Die hohe Aufenthaltsqualität wird durch das Orientieren von öffentlichen Einrichtungen und dazugehörigen Plätzen an den öffentlichen Grünraum unterstützt.

Nutzungskonzept
Der Wohnraum wird durch ein breites Angebot von gewerblichen Dienstleistungen, die entlang des Quartierboulevards liegen, ergänzt. Diese Gewerbezone folgt der Haupterschließung des Quartiers und führt den Fußgänger von dem Ankunftspunkt der S-Bahn-Haltestelle direkt in das Zentrum auf den Quartiersplatz.

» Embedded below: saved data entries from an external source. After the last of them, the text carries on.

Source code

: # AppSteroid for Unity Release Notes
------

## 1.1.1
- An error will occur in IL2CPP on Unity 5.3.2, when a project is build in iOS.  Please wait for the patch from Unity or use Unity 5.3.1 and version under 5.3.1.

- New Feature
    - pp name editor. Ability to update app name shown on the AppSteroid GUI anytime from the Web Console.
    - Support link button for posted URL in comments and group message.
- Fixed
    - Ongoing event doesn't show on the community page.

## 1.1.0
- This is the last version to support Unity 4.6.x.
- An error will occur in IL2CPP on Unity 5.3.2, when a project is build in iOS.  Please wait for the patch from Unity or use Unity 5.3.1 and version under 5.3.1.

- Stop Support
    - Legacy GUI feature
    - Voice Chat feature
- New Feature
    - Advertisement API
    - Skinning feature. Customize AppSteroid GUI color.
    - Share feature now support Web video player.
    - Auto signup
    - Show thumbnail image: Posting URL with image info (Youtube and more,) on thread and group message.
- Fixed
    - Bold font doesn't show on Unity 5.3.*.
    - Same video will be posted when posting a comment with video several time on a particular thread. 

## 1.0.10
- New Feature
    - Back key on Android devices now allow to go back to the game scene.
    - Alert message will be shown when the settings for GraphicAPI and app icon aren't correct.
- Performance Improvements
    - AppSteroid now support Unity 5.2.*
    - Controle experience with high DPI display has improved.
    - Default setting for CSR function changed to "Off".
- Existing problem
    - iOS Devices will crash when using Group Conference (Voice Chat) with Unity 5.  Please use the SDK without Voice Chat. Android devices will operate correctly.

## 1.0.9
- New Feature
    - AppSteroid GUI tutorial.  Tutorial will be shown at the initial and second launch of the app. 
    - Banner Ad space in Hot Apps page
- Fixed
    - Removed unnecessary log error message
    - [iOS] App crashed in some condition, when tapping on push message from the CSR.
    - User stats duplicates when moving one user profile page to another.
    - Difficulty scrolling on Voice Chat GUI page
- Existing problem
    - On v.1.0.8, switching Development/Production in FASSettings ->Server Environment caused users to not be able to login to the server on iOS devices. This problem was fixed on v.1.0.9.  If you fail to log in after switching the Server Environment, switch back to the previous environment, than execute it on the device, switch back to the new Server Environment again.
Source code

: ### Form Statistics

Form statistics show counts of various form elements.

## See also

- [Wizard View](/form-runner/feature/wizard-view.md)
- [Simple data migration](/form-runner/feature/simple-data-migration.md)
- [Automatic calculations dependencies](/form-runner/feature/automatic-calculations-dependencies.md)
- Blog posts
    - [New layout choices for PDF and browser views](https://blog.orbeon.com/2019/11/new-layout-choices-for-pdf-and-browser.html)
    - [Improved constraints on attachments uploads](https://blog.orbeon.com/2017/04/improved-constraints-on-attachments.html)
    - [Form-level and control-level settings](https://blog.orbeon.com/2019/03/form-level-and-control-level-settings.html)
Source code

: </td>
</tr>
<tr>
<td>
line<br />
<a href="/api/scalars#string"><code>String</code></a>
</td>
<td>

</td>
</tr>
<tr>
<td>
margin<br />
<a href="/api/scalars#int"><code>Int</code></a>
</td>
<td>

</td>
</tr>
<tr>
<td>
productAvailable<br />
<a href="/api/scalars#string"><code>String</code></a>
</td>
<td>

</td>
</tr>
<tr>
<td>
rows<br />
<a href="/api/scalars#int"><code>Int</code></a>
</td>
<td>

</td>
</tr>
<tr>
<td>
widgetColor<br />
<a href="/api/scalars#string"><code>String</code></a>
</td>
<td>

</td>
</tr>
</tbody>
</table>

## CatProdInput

Es wird deutlich, dass jedes Teilquartier städtebaulich gesehen eigenständig funktionieren kann, allerdings erst durch die Verknüpfung mit den anderen Quartieren das optimale Potential entfaltet und nur durch vielschichtige Interaktionen zu einer sozialen und städtebaulichen Nachhaltigkeit führt.